Concerning arbovirus activity, the hot, dry conditions that persisted through much of June are forecasted to continue into July, favors WNV activity. Operations and surveillance are targeting Culex populations - the primary vectors of WNV. We have completed one county-wide treatment of catch basins, which are prolific Culex habitats, and are just starting our second treatment. Neglected swimming pool, retention pond, and sewage lagoon surveillance and treatment is also slated to begin. These habitats routinely generate multiple generations of Culex. Arbovirus surveillance is ongoing and we continue to look for a variety of mosquito-borne diseases within our mosquito populations. We would again like to thank Dr. Ned Walker’s lab at MSU for again providing virus testing.

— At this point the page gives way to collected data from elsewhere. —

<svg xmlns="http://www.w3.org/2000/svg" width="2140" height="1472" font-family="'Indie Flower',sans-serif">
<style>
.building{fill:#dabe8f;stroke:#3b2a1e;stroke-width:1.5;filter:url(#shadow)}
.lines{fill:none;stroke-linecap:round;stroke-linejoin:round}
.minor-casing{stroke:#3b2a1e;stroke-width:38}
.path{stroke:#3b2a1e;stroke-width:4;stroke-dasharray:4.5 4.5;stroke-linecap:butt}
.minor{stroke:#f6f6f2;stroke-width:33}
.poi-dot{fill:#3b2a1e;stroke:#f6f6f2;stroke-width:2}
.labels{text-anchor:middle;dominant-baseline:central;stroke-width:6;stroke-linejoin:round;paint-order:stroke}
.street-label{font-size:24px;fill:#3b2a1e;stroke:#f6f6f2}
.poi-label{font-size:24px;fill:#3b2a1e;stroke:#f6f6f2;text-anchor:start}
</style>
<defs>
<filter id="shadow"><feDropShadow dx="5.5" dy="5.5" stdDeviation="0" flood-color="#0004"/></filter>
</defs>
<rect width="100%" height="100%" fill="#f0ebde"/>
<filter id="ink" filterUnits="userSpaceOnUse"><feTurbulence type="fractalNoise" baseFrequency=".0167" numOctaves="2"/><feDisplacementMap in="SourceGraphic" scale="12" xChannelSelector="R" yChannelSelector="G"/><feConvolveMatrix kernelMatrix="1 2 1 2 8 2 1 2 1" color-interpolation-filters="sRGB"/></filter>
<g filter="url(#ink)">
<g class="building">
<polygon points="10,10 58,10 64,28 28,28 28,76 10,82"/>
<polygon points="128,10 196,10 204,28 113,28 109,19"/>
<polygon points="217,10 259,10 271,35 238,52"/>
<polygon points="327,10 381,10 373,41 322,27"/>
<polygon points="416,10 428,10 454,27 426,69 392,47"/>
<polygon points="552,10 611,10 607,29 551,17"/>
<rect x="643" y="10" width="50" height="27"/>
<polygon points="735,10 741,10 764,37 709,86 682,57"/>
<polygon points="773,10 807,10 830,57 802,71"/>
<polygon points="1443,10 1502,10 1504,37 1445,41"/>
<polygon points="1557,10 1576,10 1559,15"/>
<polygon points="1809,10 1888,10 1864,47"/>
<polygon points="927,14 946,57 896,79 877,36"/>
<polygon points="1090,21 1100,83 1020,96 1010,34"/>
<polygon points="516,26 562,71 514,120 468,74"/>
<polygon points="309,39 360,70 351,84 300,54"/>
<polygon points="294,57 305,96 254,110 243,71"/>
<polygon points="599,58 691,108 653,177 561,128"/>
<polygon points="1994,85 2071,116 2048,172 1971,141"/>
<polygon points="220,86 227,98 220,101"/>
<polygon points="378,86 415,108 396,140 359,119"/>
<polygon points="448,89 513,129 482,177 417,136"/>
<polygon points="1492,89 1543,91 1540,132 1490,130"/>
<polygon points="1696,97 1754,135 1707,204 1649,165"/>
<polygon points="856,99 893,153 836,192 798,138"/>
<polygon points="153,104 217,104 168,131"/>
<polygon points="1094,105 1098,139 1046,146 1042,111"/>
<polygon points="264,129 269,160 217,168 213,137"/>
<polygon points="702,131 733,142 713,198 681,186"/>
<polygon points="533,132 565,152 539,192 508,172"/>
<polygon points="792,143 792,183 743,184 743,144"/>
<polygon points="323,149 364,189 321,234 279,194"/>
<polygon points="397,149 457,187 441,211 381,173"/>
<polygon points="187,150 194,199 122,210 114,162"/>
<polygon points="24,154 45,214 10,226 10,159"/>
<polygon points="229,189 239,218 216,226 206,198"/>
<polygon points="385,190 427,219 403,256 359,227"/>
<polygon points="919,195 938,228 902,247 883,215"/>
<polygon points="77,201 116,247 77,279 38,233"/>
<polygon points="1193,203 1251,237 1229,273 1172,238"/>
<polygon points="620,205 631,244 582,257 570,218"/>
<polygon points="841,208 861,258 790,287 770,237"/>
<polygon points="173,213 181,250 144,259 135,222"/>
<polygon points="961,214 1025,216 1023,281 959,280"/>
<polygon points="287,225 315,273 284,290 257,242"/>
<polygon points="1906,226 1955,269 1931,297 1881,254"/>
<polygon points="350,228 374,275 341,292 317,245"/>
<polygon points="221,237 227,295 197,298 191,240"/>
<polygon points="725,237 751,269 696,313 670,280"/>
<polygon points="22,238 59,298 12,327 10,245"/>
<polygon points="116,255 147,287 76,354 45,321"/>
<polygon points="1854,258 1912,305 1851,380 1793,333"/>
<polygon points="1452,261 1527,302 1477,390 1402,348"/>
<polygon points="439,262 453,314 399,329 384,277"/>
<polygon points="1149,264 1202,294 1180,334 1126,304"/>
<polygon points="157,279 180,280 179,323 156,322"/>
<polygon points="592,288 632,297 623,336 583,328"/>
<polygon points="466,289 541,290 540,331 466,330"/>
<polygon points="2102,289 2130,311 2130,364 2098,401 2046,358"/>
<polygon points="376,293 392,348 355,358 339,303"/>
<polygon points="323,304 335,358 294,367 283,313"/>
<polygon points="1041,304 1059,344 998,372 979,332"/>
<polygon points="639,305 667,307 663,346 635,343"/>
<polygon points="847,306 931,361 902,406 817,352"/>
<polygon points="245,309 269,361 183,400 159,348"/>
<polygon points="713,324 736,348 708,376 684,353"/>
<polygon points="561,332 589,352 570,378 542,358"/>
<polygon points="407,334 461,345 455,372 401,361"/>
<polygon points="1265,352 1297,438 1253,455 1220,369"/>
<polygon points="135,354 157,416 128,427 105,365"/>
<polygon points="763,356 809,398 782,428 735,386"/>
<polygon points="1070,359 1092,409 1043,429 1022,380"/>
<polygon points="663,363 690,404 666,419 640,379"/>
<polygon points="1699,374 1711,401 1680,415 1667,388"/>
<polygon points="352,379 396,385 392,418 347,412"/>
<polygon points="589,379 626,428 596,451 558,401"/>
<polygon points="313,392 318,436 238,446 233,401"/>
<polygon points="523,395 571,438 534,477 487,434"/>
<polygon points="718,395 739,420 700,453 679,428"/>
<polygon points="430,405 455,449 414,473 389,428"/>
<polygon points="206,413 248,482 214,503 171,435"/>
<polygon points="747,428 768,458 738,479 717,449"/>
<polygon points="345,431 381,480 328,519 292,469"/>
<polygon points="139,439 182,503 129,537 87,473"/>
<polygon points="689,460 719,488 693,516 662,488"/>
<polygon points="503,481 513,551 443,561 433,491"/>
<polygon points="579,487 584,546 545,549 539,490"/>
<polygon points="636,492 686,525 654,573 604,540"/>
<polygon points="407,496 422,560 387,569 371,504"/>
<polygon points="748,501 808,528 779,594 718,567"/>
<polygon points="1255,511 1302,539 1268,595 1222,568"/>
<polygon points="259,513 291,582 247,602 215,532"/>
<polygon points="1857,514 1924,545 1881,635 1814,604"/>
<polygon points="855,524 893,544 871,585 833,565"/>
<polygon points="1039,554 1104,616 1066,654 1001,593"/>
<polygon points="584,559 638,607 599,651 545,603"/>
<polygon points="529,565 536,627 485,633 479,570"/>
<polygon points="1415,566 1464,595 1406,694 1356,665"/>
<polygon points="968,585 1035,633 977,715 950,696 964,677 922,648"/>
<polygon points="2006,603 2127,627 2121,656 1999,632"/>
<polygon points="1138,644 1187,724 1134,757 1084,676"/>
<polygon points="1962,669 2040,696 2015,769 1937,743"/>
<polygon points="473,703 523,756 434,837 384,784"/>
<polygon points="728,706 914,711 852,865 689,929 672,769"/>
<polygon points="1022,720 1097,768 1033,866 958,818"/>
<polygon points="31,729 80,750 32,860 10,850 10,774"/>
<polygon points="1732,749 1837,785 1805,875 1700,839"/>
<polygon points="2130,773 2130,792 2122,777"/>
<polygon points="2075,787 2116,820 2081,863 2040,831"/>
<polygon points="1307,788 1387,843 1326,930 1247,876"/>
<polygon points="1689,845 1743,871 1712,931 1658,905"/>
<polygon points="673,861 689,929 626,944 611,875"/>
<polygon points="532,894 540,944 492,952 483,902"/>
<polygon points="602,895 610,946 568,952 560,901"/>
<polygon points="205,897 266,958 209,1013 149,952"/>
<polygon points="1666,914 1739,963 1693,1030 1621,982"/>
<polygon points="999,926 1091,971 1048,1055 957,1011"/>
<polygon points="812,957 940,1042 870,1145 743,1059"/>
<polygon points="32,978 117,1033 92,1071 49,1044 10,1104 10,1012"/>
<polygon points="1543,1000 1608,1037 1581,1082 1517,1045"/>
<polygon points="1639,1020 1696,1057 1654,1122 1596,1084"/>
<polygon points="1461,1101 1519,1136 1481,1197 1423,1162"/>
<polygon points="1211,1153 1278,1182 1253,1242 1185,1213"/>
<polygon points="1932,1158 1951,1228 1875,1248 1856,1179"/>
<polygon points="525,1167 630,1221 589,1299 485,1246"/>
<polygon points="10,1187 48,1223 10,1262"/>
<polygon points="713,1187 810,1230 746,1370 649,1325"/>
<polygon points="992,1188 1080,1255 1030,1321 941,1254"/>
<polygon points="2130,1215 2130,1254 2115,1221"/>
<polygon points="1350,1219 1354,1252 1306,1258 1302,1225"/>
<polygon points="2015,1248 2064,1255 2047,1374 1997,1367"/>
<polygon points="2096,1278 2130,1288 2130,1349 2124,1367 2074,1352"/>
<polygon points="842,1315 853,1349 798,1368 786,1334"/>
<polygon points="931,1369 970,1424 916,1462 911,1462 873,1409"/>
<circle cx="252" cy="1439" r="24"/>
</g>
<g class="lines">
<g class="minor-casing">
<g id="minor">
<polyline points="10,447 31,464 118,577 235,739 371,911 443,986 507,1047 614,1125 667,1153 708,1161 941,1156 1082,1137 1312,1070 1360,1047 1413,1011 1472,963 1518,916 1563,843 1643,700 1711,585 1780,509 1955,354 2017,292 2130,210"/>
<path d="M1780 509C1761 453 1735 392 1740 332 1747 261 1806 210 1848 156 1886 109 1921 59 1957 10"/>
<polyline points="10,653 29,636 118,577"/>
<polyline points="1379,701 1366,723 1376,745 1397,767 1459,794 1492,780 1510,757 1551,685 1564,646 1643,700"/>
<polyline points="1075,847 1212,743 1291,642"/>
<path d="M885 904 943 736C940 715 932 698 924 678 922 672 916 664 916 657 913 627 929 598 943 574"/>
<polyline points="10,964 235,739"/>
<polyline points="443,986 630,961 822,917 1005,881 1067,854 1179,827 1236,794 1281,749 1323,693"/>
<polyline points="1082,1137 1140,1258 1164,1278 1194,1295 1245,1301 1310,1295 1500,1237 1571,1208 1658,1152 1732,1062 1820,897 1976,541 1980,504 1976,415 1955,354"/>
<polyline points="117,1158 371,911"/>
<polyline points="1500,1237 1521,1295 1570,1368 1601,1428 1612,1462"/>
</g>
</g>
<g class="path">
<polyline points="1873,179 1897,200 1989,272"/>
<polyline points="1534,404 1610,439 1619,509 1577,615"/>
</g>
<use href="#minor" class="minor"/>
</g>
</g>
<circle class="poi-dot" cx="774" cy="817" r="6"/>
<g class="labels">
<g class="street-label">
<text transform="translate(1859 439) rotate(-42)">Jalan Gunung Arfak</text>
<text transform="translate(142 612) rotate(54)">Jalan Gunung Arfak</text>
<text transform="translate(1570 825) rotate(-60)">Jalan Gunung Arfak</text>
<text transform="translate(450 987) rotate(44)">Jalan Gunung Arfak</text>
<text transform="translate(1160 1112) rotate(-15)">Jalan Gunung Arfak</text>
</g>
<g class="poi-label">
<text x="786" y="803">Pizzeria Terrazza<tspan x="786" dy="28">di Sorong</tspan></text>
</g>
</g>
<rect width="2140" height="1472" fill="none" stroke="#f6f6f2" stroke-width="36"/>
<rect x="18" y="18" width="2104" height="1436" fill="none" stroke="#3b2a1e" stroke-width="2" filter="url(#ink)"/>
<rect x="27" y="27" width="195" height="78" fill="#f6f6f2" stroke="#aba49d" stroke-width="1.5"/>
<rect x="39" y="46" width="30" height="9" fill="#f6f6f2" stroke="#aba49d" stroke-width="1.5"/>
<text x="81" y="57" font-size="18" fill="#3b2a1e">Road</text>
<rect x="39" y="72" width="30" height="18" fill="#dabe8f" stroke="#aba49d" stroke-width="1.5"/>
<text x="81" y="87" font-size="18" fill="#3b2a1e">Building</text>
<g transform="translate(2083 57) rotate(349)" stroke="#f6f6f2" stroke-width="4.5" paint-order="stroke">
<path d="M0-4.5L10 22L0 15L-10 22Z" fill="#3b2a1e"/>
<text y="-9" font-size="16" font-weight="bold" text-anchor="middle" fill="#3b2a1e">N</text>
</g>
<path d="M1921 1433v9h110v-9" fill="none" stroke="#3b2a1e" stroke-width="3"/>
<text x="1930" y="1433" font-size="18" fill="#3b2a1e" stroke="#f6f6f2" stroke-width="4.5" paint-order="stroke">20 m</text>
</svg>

It feels good to talk about mosquitoes, but I would be remiss if I did not discuss the impact of COVID-19 on our operations. We have put multiple precautions in place and are doing our best to keep staff and the public safe. Increased use of PPE, disinfectants, and sanitizers are likely the norm everywhere along with social distancing and mask use. Control operations have changed to allow for individual truck use and to forego those assignments that do not allow for social precautions. Our scrap tire program illustrates these efforts, as we are not holding tire drives throughout the county this year, yet we are allowing scheduled, no-contact tire drop-offs. The focus of our community education efforts are primarily through digital and social media engagement, with us now on Twitter and Instagram. The community has been rather receptive and understanding of the necessary changes and for that, we are appreciative.
Again, thank you to our employees for all their hard work and perseverance.
William Stanuszek, Director
Spring 2020 has come and gone and we are now entering our hot summer days. Our crew was allowed to start returning on April 20th, just about a month later than our normal start up time this season due to the COVID-19. We slowly were able to bring back more technicians by spacing out the startup and ending shift times. By May 4, we had our crew of 26 technicians ready to go.
As many of you already know, Kim Green retired as Director. Her last official date worked was March 20th. Larry Zapfe, former Equipment Tech, was selected as the new Director. Larry was replaced by our former night foreman, Pat Dennis. His knowledge is proving to be a great asset to our garage work.
We hope you are all doing well and adjusting to the “New Normal.”